Je lis ce propos d'Elkabbach et je m'interroge :
"Vous êtes un cinéphile, ça me fait penser à un vieux film magnifique avec Alec Guiness, Noblesse oblige : le bateau coule et le capitaine salue et coule dans la dignité".
Quand on connaît l'intrigue du film, on sait que ce capitaine (d'ailleurs joué Alec Guiness comme pour les autres membres de sa famille) est justement le seul qui n'a pu être assassiné par le personnage principal qui a éliminé tous les concurrents pour son accession au duché. Ce n'est qu'une péripétie du film, non son épilogue. Or ce personnage qui est le fil conducteur rédige en prison ses mémoires avant son exécution, ce qui donne lieu à des retours en arrière comme celle-ci, inspirée d'ailleurs d'un fait réel ou du moins rapporté par la presse. Qu'est-ce que cela veut dire ?
On est dans le débat totalement piégé dès le départ. Plusieurs hypothèses sont possibles ensuite (je ne connais pas l'émission).
Bayrou reconnaît sa cinéphilie, dit qu'Elkabbach a mal résumé le film, puis il le raconte. Il se piège, car il doit avouer alors qu'il a assassiné tous les rivaux qui pouvaient prétendre à la possession des sigles UDF et MoDem.
Bayrou rentre dans la métaphore afin de dire qu'elle est fausse d'un pur point de vue cinéphilique, sans relever l'énormité d'Elkabbach, mais cela ne relève pas le débat pour autant. On est dans la langue de bois.
Bayrou dénonce le procédé totalement faussé par ce genre de comparaisons biaisées qui n'ont pas lieu pour des personnes de la majorité. On lui répond alors que tout le monde est également traité. La bonne vieille blague !
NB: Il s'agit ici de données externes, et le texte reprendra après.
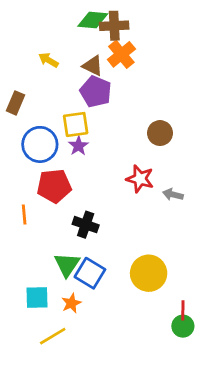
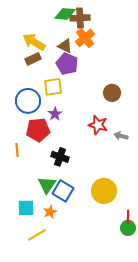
yellow arrow: (48, 60) -> (34, 42), size x1.6
brown rectangle: (16, 103) -> (33, 59), moved, turned 42
purple star: (78, 146) -> (55, 114), moved

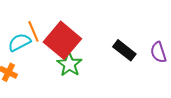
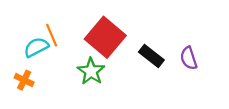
red square: (62, 40) -> (105, 37), moved

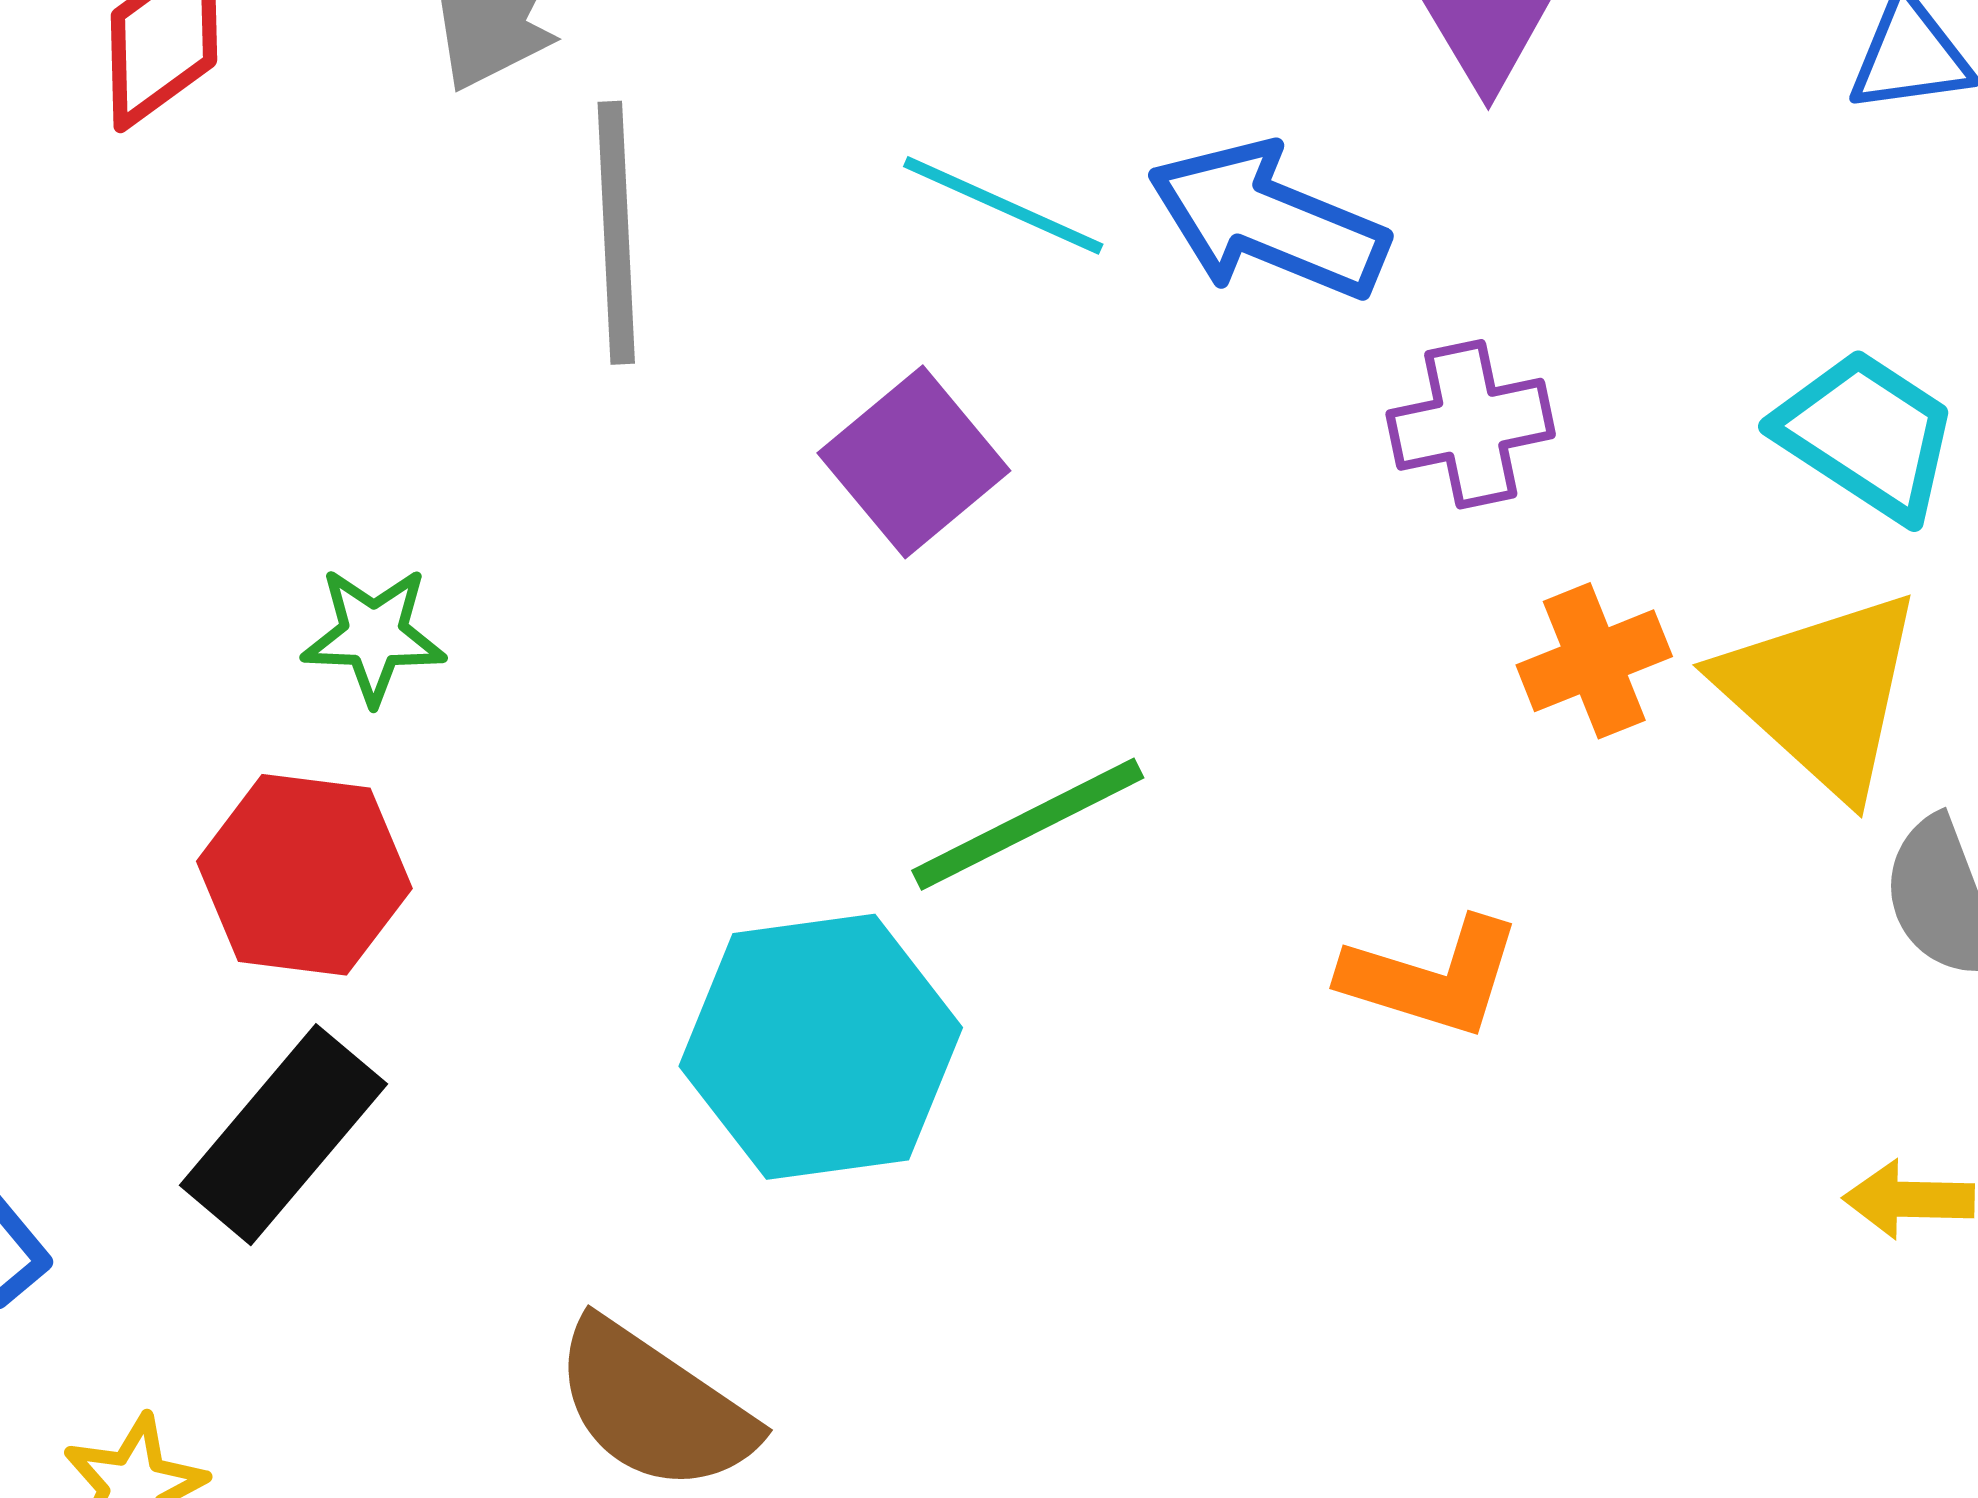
Je ne sais comment il a répondu et au fond je m'en fiche. Ce qui m'importe, c'est de voir comment un journaliste très brillant arrive à aligner un homme politique aussi brillant, qu'il aurait pu ménager quelques années plus tôt s'il avait été du même côté. On amène un fait anecdotique et accessoire comme le fait essentiel, on fait appel à une culture supposée devant laquelle il ne faudrait pas se défausser. On attend de savoir s'il va répondre à des choses comme : intrigue réelle du film, bateau coule, ou bien s'enfermer dans l'assassinat de tous ses adversaires au sein de son parti (alors qu'on n'a jamais posé la question à Mitterrand, Chirac ou Sarkozy !) Ce genre de questions à multiples ouvertures et fortement culturel est le pire de la bassesse à mon avis : il ne faut que prendre la bête dans les filets. Ce n'est pas du vrai journalisme, même si cela en a l'apparence.